Large-scale_structure_of_light_distribution_in_the_universe
An image showing a computer simulation (more than 50 million light years across) of one possible scenario for the large-scale distribution of light sources in the universe. Andrew Pontzen/Fabio Governato

The universe, as Douglas Adams once remarked, is mind-bogglingly big. Understandably, the sheer size of the cosmos makes it extremely difficult for us — a species inhabiting a pale blue dot in an insignificant little galaxy — to discern what space-time looks like at sufficiently large scales.

However, we are not entirely clueless. Analysis of the omnipresent cosmic microwave background (CMB) — the leftover radiation from the Big Bang — tells us that at the largest scales, the universe we live in is homogenous and isotropic. What this means is that unlike the obviously clumpy universe we see all around us, where galaxies, stars and interstellar dust are unevenly distributed, a bird’s eye view of the universe would reveal a structure that doesn’t just look the same no matter where it's viewed from, but one that also possesses properties that are the same no matter what direction you measure them in.

Now, after subjecting this theory to the most stringent test yet, a team of researchers from University College London and Imperial College London have come to the conclusion that there is only a 1 in 121,000 chance that the universe is not the same in all directions.

Their analysis is detailed in a study published Wednesday in Physical Review Letters.

“This work is important because it tests one of the fundamental assumptions on which almost all cosmological calculations are based: that the universe is the same in every direction. If this assumption is wrong, and our universe spins or stretches in one direction more than another, we'd have to rethink our basic picture of the universe,” co-author Stephen Feeney from Imperial College London said in a statement.
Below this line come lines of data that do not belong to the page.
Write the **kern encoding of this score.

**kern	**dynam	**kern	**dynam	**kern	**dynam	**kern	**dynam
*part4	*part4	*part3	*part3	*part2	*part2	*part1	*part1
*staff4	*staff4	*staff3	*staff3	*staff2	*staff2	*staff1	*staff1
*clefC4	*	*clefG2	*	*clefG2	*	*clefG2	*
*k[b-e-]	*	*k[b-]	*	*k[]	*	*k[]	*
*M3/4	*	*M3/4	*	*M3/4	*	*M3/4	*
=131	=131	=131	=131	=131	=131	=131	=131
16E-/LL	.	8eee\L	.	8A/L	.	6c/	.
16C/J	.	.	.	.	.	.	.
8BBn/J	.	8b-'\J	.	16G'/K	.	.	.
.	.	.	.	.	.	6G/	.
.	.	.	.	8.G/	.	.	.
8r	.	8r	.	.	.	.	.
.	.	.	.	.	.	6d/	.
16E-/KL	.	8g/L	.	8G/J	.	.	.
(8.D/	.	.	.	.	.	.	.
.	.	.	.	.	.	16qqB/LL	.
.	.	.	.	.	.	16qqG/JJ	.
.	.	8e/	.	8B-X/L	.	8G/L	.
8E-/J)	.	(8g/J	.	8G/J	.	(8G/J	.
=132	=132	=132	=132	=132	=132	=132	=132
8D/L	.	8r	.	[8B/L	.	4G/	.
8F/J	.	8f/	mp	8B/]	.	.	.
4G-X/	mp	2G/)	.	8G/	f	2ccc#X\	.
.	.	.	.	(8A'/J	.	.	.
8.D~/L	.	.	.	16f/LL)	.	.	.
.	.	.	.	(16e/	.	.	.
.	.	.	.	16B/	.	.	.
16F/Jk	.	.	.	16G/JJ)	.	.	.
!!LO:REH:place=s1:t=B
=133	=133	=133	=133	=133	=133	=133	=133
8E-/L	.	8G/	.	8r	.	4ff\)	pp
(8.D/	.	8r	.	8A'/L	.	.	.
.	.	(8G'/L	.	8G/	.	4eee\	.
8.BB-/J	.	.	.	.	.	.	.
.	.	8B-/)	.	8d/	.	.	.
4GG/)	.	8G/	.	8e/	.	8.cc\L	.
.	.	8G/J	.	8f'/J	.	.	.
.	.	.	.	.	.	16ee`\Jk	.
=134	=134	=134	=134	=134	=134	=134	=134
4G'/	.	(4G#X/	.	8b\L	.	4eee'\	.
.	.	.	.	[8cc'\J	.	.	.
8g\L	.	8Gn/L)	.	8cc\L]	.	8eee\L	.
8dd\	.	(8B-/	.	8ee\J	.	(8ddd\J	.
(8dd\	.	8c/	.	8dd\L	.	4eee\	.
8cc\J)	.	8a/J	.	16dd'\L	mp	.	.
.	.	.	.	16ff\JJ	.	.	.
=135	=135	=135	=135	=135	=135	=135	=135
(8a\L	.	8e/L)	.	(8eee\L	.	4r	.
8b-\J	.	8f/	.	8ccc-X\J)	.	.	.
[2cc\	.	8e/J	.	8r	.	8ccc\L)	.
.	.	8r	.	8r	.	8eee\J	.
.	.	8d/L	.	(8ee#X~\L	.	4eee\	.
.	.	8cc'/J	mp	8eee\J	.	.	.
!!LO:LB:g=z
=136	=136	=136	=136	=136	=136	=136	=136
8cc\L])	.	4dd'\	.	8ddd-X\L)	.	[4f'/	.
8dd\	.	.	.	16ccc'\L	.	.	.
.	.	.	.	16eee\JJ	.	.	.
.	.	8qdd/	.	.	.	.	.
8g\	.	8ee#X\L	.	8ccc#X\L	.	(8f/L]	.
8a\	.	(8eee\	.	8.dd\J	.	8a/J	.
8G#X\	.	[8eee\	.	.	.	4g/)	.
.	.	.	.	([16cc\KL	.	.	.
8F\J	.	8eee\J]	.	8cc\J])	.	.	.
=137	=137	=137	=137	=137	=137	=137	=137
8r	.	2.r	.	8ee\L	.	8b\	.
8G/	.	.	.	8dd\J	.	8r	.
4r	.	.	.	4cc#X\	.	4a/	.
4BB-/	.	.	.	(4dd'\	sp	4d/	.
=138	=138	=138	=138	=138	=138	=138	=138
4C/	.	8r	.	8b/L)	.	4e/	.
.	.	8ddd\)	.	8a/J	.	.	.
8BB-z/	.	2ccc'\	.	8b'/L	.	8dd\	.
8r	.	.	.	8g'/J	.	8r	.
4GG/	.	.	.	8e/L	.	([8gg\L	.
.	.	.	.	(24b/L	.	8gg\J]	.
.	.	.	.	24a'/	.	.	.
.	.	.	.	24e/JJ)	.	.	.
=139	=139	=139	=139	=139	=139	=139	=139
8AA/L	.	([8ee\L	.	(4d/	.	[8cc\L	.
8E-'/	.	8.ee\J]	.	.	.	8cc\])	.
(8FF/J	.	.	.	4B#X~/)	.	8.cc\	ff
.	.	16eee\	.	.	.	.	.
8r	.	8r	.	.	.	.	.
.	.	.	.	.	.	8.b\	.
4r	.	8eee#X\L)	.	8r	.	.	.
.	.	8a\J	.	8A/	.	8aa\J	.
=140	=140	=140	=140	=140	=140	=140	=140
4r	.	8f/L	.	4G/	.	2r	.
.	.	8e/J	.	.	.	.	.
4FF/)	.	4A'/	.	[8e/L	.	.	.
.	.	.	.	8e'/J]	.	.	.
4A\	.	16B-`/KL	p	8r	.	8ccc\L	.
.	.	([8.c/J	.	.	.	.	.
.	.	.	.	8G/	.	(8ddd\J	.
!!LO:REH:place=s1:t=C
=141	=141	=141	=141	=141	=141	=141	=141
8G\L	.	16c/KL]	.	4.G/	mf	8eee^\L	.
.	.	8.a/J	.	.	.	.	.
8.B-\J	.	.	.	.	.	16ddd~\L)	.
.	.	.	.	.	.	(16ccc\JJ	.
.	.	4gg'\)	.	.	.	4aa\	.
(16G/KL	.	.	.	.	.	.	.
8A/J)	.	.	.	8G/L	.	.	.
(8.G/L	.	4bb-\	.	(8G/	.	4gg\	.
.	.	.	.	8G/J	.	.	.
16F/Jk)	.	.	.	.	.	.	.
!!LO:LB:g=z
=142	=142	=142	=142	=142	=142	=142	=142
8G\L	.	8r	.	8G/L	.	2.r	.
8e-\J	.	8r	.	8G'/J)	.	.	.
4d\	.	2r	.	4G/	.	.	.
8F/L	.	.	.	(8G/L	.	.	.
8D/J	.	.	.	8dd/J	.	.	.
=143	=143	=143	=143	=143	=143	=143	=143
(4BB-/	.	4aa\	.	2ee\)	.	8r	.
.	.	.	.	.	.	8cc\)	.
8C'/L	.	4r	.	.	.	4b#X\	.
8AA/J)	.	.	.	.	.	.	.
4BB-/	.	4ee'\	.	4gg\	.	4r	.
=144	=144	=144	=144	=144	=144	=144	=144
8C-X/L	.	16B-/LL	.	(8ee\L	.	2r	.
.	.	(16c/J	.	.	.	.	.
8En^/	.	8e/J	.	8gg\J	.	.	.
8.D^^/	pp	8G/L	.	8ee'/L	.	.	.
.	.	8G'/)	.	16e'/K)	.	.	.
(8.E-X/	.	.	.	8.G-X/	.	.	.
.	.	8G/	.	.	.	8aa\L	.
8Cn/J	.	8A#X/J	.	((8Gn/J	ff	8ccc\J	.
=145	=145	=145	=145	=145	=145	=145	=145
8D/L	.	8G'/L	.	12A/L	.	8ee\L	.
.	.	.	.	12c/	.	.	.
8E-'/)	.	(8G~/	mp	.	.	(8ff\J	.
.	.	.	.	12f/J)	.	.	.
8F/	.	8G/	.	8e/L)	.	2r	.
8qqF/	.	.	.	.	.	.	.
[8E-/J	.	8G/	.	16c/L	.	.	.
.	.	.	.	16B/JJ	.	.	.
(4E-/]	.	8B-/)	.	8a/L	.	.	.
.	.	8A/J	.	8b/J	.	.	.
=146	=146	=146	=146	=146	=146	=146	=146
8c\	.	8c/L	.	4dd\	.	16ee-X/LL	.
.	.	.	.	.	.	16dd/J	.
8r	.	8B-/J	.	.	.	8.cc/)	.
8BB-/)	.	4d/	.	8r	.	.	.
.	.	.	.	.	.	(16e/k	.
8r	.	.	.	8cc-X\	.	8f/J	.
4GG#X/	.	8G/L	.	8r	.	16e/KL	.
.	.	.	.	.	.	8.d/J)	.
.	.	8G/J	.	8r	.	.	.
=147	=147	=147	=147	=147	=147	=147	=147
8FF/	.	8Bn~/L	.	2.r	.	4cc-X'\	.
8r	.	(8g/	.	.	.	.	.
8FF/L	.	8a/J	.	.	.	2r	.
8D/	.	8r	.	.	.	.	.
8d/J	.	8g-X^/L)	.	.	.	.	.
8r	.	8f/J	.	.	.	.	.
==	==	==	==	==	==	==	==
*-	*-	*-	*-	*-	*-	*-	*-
For the purpose of their study, the researchers used data gathered by the European Space Agency’s Planck space observatory to analyze the temperature and polarization of the CMB. If the universe were in fact expanding in different speeds along different directions, it would have left telltale signs in the CMB, stretching radiation from the preferred direction to longer wavelengths than others. Similarly, if the universe were rotating about a particular axis — like Earth is — it would create spiral patterns in the CMB.

The researchers found no such traces.

“We have put this assumption to its most exacting examination yet, testing for a huge variety of spinning and stretching universes that have never been considered before. When we compare these predictions to the Planck satellite's latest measurements, we find overwhelming evidence that the universe is the same in all directions,” Feeney said.

So what exactly would have happened if the researchers had discovered that the universe was not isotropic?

Beyond the fact that it would require all our current models for the evolution of the universe, including cosmic inflation, to be discarded, we don’t know, mostly because we do not have any other model to replace it. On the flip side, though, if the universe did have a preferred direction, it would help us solve Einstein’s field equations — a set of 10 equations in the general theory of relativity that describe gravity as distortion of space-time by energy and matter.

“We’re very glad that our work vindicates what most cosmologists assume,” lead author Daniela Saadeh from University College London said in the statement. “For now, cosmology is safe.”